Tuesday, October 25, 2005

Campus Life

I have been remiss of late in posting news because (a) no one has sent me any and (b) I am dealing with mid-terms. Mid-terms is half-way through the semester, when papers and exams pile up at faculty doors and all the students skip off to enjoy a week of vacation from their jejune duties.

Well, this time I am leaving ahead of them, going to Wisconsin for a week of rest and hiking. I will have e-mail access via a local cafe that grants wi-fi to patrons "who are willing to buy a little food," the owner says, so I'll try to stay in touch and not spill coffee on my laptop.

In case you wonder what a professor does, Joel Achenbach of the Washington Post recently wrote a column describing a course that he took with me. He's also mentioned it in a book, so I guess he wants me to change his grade. (Just kidding; he was a star pupil.)

That picture is of Princeton, but not my classes, for I prefer to teach indoors. And I do have some news to impart about a '58, so stay tuned for my next report.

Sunday, October 16, 2005

Autumn Leaves

The University of Illinois Extension maintains a beautiful site for leaf-peepers, The Miracle of Fall. It has information on driving, hiking, and picture-taking for many areas across the USA. Updates on the progress of fall color, tons of photos, and even live Foliage Cams will help you plan a trip or enjoy the fall at home.

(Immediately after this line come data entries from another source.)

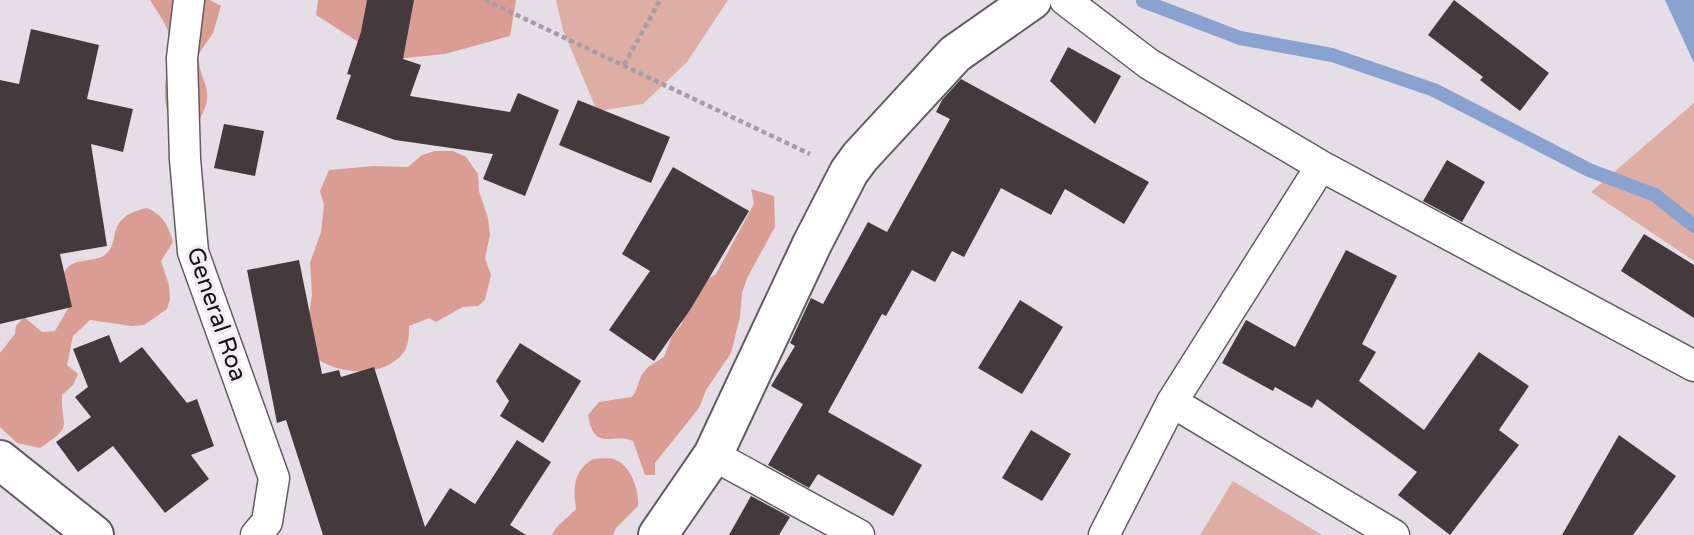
<svg xmlns="http://www.w3.org/2000/svg" width="1694" height="535" font-family="'Varela Round',sans-serif">
	<rect width="100%" height="100%" fill="#e6dee6"/>
	<path fill="#deaea5" d="M556 0H728L687 62 643 104 597 111 563 30Z
		M1694 103V261L1591 192Z
		M1233 481 1322 535H1200Z"/>
	<path fill="#d99d93" d="M150 0H210L221 6 213 33 198 55C200 86 218 89 198 122H173C154 93 175 62 169 34 166 23 156 10 150 0Z
		M318 0H516L510 36 445 54 395 59 360 43 316 15Z
		M435 151H453L466 157 478 174 479 191 488 218 490 235 485 258 491 275 485 300 478 306 463 307 436 322 429 318 409 326C409 335 409 346 403 353 384 378 339 375 316 358 312 355 308 349 305 345L312 295 310 263 321 232 324 205 320 191 329 170 374 166 408 167 422 155Z
		M751 189 774 196 775 227 747 278 742 293 740 317 731 353 706 390 699 408 655 463V475H645L633 441C613 432 594 453 588 415L599 402 631 397 635 393 641 376 648 367 664 357 672 336 682 324 683 315 708 279 716 274 749 213 754 204Z
		M147 208C163 215 168 225 173 242L161 261 169 285 170 299 167 309 144 325 132 326 90 320 73 336 67 365 78 374 73 385 62 395C61 430 75 424 40 448L17 443 0 427V353L15 334 16 326 24 317 42 332 55 331 70 305C68 296 61 281 64 273 71 257 91 263 103 256 124 244 101 218 147 208Z
		M593 459C600 459 610 457 616 460 632 467 639 491 638 506L616 528 613 535H552C556 525 569 517 576 509 573 488 573 471 593 459Z"/>
	<path fill="#89a2d0" d="M1665 0H1694V63Z"/>
	<g fill="none" stroke-linecap="round" stroke-linejoin="round">
		<path stroke="#89a2d0" stroke-width="14" d="M1143 1 1240 38 1332 55 1434 90 1589 170 1655 195 1694 226"/>
	</g>
	<path fill="#443a3d" d="M367 0H414L403 59 421 65 410 96 510 112 518 93 559 110 525 196 483 179 493 154 395 140 336 119 351 75 347 74 361 32Z
		M1454 0 1549 73 1520 111 1480 80 1483 77 1428 35Z
		M31 29 99 45 87 99 133 109 123 152 91 144 107 246 60 254 72 307 0 324V80L19 84Z
		M1068 47 1121 76 1095 124 1050 81Z
		M961 79 1149 182 1124 224 1065 189 1051 215 1001 188 964 257 952 251 935 282 912 270 886 316 882 314 828 412 922 465 893 516 818 474 809 488 768 465 803 404 771 386 795 346 790 343 811 298 823 304 868 222 887 232 950 119 936 112 942 100Z
		M578 100 670 137 651 183 559 145Z
		M224 124 264 131 255 176 214 168Z
		M1447 160 1485 182 1462 222 1423 201Z
		M673 167 749 211 690 310 654 361 609 330 650 271 622 254Z
		M1644 234 1694 265V318L1621 271Z
		M1346 250 1397 276 1362 344 1376 352 1359 381 1424 430 1479 352 1529 386 1499 430 1519 445 1450 535 1398 495 1417 472 1317 399 1312 408 1275 387 1273 391 1222 363 1246 320 1295 347Z
		M299 260 322 374 339 370 341 377 374 367 425 527 450 488 475 504 517 440 551 462 510 525 526 535H323L286 420 277 423 247 270Z
		M1020 300 1063 327 1022 394 978 368Z
		M109 335 120 363 142 347 187 403 197 399 214 446 191 455 209 479 165 513 113 446 78 472 56 442 91 417 75 397 88 387 73 349Z
		M520 343 581 381 543 443 500 416 509 401 496 381Z
		M1031 430 1071 454 1042 501 1002 478Z
		M1619 435 1676 476 1633 535H1562Z
		M751 496 790 517 779 535H729Z"/>
	<g fill="none" stroke-linecap="round" stroke-linejoin="round">
		<defs>
			<path id="lane" d="M189 0 182 58 185 159 193 252 274 478 267 522 256 535
				M1065 0 1149 64 1321 166 1694 366
				M1172 402 1394 535
				M713 455 859 535
				M1104 535 1172 402 1321 166"/>
			<path id="street" d="M0 460 94 535
				M658 535 713 455 812 244 849 172 860 157 955 54 1032 0"/>
		</defs>
		<use href="#lane" stroke="#635c63" stroke-width="33"/>
		<use href="#street" stroke="#635c63" stroke-width="42"/>
		<path stroke="#a49ea4" stroke-width="4.5" stroke-dasharray="5 3.5" stroke-linecap="butt" d="M485 0 810 154
			M624 65 660 0"/>
		<use href="#lane" stroke="#fff" stroke-width="30"/>
		<use href="#street" stroke="#fff" stroke-width="38"/>
	</g>
	<g text-anchor="middle" stroke-width="7" stroke-linejoin="round" paint-order="stroke">
		<g font-size="24" fill="#161316" stroke="#f4ebf3">
			<text transform="translate(217 314) rotate(71)" y="8">General Roa</text>
		</g>
	</g>
</svg>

The image above is from the site of Matthew Kuehl, a talented photographer and musician from Grayslake, Illinois. All of his pictures are available for sale as custom enlargements; he provides an e-mail address at his site.

Thursday, October 13, 2005

Elijah Iles House

Springfield's newest historic museum is its oldest standing house, occupied by Elijah Iles (1796-1883), the town's first merchant. He was a friend of Abraham Lincoln and fought with him in the Black Hawk War of 1832. Iles later helped Lincoln bring the Illinois capitol to Springfield, and he supported Lincoln's campaigns for political office.

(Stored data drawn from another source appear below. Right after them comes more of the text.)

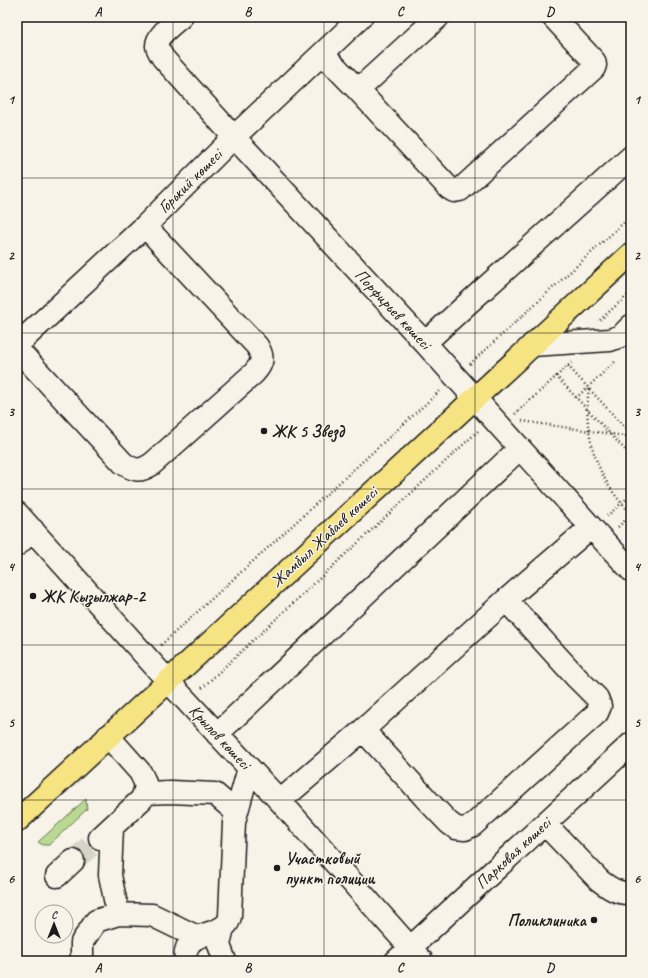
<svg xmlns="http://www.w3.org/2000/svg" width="648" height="978" font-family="Caveat,sans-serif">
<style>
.green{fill:#b9d891;stroke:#6a7a56}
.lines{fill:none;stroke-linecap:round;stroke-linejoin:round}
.minor-tunnel{stroke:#d6d3c9;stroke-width:22;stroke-dasharray:22 11;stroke-linecap:butt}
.minor-casing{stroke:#1c1c1c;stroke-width:25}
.major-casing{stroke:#1c1c1c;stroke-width:25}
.path{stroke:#1c1c1c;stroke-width:2.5;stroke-dasharray:1 3;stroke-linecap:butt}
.minor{stroke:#f7f3e8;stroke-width:22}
.major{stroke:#f6e381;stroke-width:22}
.grid{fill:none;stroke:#1c1c1c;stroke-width:1;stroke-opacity:0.55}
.poi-dot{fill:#1c1c1c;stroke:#f7f3e8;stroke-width:1.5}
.labels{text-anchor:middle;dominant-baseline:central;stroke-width:3;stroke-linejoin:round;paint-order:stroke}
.street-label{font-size:17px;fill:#1c1c1c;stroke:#f7f3e8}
.poi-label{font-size:17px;font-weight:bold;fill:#1c1c1c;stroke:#f7f3e8;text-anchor:start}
.neatline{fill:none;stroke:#1c1c1c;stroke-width:1.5}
.grid-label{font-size:13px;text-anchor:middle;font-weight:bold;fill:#1c1c1c}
</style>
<rect width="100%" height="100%" fill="#f7f3e8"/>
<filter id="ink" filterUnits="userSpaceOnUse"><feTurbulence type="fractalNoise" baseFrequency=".025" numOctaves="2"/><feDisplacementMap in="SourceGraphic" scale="8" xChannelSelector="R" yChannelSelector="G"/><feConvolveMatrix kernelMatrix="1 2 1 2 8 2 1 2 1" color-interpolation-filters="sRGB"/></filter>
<g filter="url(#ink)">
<!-- green -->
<path class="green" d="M86,799L87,809L49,845H43L38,842Z"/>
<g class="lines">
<!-- minor-tunnel -->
<path class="minor-tunnel" d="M73,861L100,838"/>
<!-- minor casing -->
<g class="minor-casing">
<path id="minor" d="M181,17C174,23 156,36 157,46C158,51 161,54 163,58L234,137L425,343L591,527L631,570
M323,54L358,90L449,188L454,191L460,190L594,68L595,65L594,61L553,17
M358,90L438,17
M425,343L465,306L631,157
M17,345L145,226L234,137L361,17
M532,345L610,340L621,336L631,326
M17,349L123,463C134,471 140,472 152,464L254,373C263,363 264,357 257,346L145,226
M17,513L168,681L280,801L422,961
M17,545L33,530
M363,730L429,802L449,823L456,828L465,829L473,825L597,713L600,706L597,698L577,678L506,600
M217,734L520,448
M144,793L171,792L215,794L236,812
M280,801L363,730L506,600L591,527
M545,824L599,880C609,888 618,894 631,893
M112,827L110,875L118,914
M100,838L142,799L146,787L144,780L140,772L108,736
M57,876L73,861
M223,927L219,945L225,961
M82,961V942L96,921L118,914L152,915L197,937
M186,961C186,958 185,954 186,951C190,931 220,936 228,922C229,920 230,918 230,916L234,822L249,768
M396,961L631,744"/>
</g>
<!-- major casing -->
<g class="major-casing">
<path id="major" d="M17,821L631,254"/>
</g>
<!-- path -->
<path class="path" d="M600,320L631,292
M470,364L631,216
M568,366L631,434
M556,376L631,456
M589,389C582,434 598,482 631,513
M576,398L617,360
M515,414L572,362
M522,421L631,437
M607,516L631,495
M618,527L631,515
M161,645L441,390
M202,688L478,431"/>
<!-- minor -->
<use href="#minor" class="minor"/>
<!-- major -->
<use href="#major" class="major"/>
</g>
</g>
<!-- grid -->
<path class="grid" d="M173,17V961M324,17V961M475,17V961M17,178H631M17,333H631M17,489H631M17,645H631M17,800H631"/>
<!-- markers -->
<g class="poi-dot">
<circle cx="264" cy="431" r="4"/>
<circle cx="33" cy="596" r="4"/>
<circle cx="277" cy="868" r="4"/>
<circle cx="594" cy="920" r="4"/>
</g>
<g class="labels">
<!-- street labels -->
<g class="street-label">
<text transform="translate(190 181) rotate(-45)">Горький көшесі</text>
<text transform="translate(393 309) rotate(47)">Порфирьев көшесі</text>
<text transform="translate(324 537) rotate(-43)">Жамбыл Жабаев көшесі</text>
<text transform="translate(220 737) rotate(47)">Крылов көшесі</text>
<text transform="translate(513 853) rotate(-43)">Парковая көшесі</text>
</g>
<!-- poi labels -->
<g class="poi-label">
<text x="272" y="431">ЖК 5 Звезд</text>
<text x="41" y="596">ЖК Кызылжар-2</text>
<text x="285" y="858">Участковый<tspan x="285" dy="20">пункт полиции</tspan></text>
<text x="586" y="920" text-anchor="end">Поликлиника</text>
</g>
</g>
<!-- margin -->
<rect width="648" height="978" fill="none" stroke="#f7f3e8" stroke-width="44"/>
<!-- north arrow -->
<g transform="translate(54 924)"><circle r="19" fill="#f7f3e8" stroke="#9f9d96"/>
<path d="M0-3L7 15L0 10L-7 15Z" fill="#1c1c1c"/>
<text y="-6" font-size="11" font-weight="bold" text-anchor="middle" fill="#1c1c1c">С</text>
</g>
<rect x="22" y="22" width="604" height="934" class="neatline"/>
<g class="grid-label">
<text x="98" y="16">A</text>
<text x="248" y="16">B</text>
<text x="400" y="16">C</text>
<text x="550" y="16">D</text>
<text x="11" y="104">1</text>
<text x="637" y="104">1</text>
<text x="11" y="260">2</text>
<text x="637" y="260">2</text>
<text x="11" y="416">3</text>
<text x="637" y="416">3</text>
<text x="11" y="571">4</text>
<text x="637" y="571">4</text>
<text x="11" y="727">5</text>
<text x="637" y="727">5</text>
<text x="11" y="883">6</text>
<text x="637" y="883">6</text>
<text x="98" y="972">A</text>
<text x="248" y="972">B</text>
<text x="400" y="972">C</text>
<text x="550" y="972">D</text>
</g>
</svg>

The Greek Revival house originally stood at the southeast corner of Sixth and Cook and later at 1825 South Fifth. In 1990, the Iles House Foundation incorporated as a non-profit group to give the home a new location on the northeast corner of Seventh and Cook. The foundation has raised funds to sponsor a restoration of the building as a museum and conference center.

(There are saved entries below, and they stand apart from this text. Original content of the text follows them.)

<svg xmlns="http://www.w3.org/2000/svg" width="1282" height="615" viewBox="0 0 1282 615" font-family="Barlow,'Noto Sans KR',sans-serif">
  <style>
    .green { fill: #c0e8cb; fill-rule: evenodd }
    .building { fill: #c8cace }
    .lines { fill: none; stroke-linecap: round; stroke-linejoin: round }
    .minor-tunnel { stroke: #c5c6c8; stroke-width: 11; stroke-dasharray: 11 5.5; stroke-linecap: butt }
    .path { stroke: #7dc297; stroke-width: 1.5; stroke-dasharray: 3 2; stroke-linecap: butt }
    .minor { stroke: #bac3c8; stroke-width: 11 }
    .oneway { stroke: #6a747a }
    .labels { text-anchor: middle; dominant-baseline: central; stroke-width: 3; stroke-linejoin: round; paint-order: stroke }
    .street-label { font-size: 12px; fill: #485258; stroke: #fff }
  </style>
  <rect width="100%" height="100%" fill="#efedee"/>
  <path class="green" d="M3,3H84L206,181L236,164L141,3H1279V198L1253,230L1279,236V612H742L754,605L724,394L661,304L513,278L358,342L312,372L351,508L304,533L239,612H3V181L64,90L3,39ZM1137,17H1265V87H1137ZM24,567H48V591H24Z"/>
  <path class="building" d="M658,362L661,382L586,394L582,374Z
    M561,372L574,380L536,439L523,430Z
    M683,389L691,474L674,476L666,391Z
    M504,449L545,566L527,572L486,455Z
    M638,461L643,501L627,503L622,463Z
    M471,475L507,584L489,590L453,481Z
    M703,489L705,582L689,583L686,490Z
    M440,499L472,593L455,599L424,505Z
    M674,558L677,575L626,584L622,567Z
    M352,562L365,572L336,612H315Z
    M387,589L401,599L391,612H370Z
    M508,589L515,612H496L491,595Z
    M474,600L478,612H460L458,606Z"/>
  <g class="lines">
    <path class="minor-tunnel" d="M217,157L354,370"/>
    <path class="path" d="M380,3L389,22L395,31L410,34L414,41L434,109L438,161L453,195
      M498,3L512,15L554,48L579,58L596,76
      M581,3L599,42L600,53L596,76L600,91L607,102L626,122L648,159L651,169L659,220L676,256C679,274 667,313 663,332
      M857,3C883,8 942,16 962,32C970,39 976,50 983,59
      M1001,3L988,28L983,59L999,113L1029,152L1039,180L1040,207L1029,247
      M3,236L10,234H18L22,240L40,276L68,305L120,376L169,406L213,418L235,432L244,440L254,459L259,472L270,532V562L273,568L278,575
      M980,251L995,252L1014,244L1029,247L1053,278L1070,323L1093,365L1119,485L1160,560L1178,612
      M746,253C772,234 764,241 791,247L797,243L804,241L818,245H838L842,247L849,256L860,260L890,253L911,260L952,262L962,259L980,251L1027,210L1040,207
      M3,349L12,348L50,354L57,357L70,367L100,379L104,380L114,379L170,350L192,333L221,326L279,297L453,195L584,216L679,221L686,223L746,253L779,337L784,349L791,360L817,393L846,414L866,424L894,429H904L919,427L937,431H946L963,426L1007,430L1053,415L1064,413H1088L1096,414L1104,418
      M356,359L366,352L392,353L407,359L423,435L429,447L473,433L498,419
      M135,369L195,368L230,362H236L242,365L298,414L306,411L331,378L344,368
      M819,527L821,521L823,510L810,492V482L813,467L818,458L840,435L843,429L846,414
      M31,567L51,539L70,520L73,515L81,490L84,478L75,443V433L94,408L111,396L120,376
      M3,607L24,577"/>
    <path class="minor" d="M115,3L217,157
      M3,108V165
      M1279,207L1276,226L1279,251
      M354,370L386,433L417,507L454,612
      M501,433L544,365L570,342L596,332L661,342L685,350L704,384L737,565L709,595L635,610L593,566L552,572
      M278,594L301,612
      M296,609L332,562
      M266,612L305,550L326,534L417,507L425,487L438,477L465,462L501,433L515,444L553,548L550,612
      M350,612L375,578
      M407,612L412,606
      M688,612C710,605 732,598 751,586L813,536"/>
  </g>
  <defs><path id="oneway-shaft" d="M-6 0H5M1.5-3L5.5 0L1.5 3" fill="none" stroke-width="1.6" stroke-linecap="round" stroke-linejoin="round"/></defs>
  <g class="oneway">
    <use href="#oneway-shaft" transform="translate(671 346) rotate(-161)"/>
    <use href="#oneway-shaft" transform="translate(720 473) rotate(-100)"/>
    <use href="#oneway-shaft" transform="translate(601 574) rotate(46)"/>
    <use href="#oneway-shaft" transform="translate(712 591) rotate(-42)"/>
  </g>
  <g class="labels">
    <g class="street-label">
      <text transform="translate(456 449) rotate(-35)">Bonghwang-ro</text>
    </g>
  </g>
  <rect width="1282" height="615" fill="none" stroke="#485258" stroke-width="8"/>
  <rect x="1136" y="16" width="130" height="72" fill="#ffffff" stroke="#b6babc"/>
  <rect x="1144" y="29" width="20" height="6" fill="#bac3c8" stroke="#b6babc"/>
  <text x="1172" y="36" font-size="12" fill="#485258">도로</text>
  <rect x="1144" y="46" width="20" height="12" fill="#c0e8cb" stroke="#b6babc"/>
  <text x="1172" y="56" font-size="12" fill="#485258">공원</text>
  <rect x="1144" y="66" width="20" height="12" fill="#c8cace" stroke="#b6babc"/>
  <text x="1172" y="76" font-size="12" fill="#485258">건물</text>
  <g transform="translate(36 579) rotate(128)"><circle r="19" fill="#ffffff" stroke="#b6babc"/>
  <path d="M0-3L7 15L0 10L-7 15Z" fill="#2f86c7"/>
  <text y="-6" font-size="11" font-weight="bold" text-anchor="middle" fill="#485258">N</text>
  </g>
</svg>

Much of the Foundation's work has been a labor of love for Dick Hart, husband of Ann Tobin Hart. A Springfield attorney, Dick has tirelessly raised funds, hired architects and builders, and moved the project along to its grand opening date, September 23-24, 2005. He supplied this picture and many others for a blog I maintain on the Iles House.

In time, the House will anchor a neighborhood devoted to the history of Springfield, making our home town a premiere center for antebellum preservation in the Midwest. Dick and Ann have pursued this vision for two decades, and Springfield owes them much thanks.

If you would like to become a member and support historic preservation in Sangamon County, write to The Elijah Iles Foundation, P. O. Box 144, Springfield, Illinois 62705

Saturday, October 08, 2005

Gas Prices

To folks in the USA suffering from gasoline-price shock, CNN presents a little table of "Gas Prices Around the World" that offers cold comfort.

Even at $3.00 a gallon, the US is far behind the average $5.50 charged in the United Kingdom. Most European prices are in the $4-5 range. In Asia, the average price is $2-3.

To get rock-bottom gas, you'd need to live in Moscow, Tajikistan, or Azerbaijan; and good luck on finding Western-style amenities.

In Venezuela the price is 14 cents a gallon, although the government monopoly charges far more at its 14,000 Citgo stations in the USA.

Rising prices hit hard at commuters and fixed-income retirees. What are you doing: driving less, riding a bus, or (gasp) walking? Comments are welcome.

Wednesday, October 05, 2005

Mother Jones

54 miles south of Springfield lies the village of Mount Olive, Illinois, featured today in the Washington Post as the last resting place of Mary Harris Jones.

Known as "Mother Jones" during her long public career, 1870-1930, she was a tiny, white-haired woman with a gift for passionate oratory. She fought against low wages and poor conditions in mines and factories, helped organize labor unions, and often went to jail for her beliefs.

The monuments to her today are Mother Jones magazine and her grave in the United Mine Workers Union Cemetery in Mount Olive. She asked to be buried there, with other martyrs of the labor movement, 75 years ago this summer.